◆ What is being asked
Quote every line below exactly and skip any picture.

[Dataset items]
====================

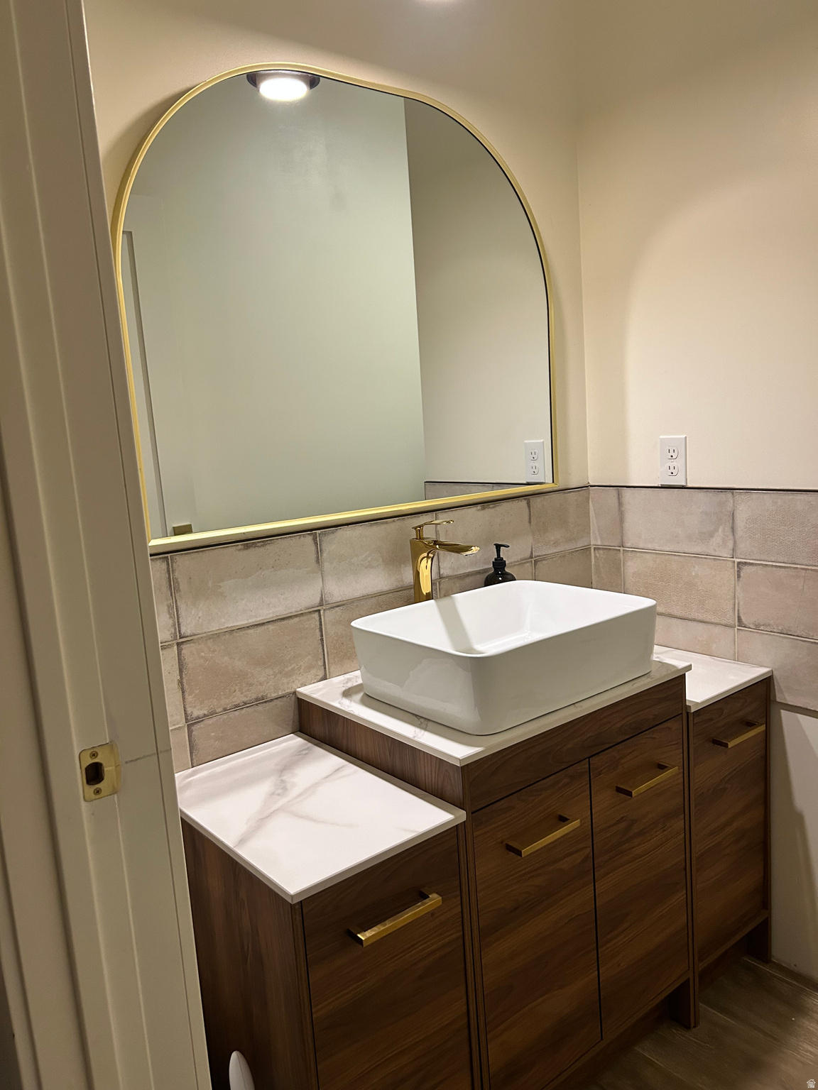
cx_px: 409
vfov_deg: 67.3
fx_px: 819
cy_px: 545
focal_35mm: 26
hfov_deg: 53.1
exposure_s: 1/60
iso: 200
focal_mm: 5.7
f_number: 1.5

====================

◆ Response
cx_px: 409
vfov_deg: 67.3
fx_px: 819
cy_px: 545
focal_35mm: 26
hfov_deg: 53.1
exposure_s: 1/60
iso: 200
focal_mm: 5.7
f_number: 1.5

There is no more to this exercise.